_Directions for this task_. Copy, from the data below, each line that has the word "өнөөдөр".

(Supplied entries)

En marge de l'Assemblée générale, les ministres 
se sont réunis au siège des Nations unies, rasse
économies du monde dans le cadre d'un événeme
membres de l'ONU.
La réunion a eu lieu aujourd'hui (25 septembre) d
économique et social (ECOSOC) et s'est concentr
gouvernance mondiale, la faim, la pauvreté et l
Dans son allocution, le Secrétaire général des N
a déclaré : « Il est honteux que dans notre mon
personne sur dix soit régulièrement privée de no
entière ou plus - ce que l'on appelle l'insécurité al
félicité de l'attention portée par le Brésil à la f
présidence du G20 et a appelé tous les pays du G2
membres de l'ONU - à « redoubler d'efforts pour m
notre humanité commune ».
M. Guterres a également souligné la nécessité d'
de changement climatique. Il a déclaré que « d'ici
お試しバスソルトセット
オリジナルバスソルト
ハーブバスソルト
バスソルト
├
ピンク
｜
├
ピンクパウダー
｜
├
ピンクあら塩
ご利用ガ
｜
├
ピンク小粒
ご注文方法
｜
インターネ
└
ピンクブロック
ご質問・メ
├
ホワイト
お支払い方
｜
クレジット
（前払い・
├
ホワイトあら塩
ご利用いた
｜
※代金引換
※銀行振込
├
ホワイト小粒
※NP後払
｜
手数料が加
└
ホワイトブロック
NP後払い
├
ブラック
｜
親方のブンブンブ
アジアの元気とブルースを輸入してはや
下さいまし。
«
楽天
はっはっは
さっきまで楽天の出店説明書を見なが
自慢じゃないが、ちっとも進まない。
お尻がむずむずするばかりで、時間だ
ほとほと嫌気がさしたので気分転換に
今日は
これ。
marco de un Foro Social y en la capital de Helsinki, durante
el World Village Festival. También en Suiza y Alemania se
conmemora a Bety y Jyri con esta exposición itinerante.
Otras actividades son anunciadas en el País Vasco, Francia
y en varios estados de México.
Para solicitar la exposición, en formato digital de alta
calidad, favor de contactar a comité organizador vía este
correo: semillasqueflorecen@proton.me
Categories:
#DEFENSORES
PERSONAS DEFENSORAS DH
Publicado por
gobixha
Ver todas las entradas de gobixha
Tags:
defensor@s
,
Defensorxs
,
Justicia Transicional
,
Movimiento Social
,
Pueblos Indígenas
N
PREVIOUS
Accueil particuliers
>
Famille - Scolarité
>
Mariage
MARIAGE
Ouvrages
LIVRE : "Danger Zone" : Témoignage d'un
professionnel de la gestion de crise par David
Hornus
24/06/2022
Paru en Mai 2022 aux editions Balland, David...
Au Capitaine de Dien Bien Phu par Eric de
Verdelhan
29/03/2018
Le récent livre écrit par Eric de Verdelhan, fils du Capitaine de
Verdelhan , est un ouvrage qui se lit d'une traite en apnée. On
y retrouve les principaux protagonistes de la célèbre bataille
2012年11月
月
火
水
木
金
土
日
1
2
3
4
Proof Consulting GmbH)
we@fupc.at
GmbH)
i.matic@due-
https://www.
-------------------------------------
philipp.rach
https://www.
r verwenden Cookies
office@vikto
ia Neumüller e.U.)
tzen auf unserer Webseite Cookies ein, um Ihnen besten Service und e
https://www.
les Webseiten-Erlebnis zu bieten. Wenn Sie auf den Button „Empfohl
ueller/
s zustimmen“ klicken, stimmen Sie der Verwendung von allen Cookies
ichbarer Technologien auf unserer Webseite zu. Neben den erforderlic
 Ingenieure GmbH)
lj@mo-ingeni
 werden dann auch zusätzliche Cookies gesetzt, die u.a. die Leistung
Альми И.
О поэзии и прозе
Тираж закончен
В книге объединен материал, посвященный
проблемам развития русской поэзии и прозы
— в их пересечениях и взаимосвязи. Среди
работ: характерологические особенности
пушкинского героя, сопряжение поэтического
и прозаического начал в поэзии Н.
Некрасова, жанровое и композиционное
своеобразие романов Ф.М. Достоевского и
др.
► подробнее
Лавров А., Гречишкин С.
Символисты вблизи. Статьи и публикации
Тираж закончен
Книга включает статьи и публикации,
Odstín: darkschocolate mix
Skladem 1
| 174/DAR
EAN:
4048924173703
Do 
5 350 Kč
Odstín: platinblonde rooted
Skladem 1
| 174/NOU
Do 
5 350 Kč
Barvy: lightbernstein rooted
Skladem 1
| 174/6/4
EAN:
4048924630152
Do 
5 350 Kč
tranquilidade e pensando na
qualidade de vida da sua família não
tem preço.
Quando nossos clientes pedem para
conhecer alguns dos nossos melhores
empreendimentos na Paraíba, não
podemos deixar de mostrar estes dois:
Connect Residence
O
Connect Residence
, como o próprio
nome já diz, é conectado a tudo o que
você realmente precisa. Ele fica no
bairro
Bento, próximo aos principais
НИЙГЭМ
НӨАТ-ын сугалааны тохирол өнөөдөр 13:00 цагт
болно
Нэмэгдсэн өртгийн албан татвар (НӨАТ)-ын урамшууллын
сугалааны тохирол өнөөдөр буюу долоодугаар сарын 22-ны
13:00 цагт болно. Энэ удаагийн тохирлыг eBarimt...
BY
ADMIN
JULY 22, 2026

(End Supplied entries)

_Your solution_.
НӨАТ-ын сугалааны тохирол өнөөдөр 13:00 цагт
сугалааны тохирол өнөөдөр буюу долоодугаар сарын 22-ны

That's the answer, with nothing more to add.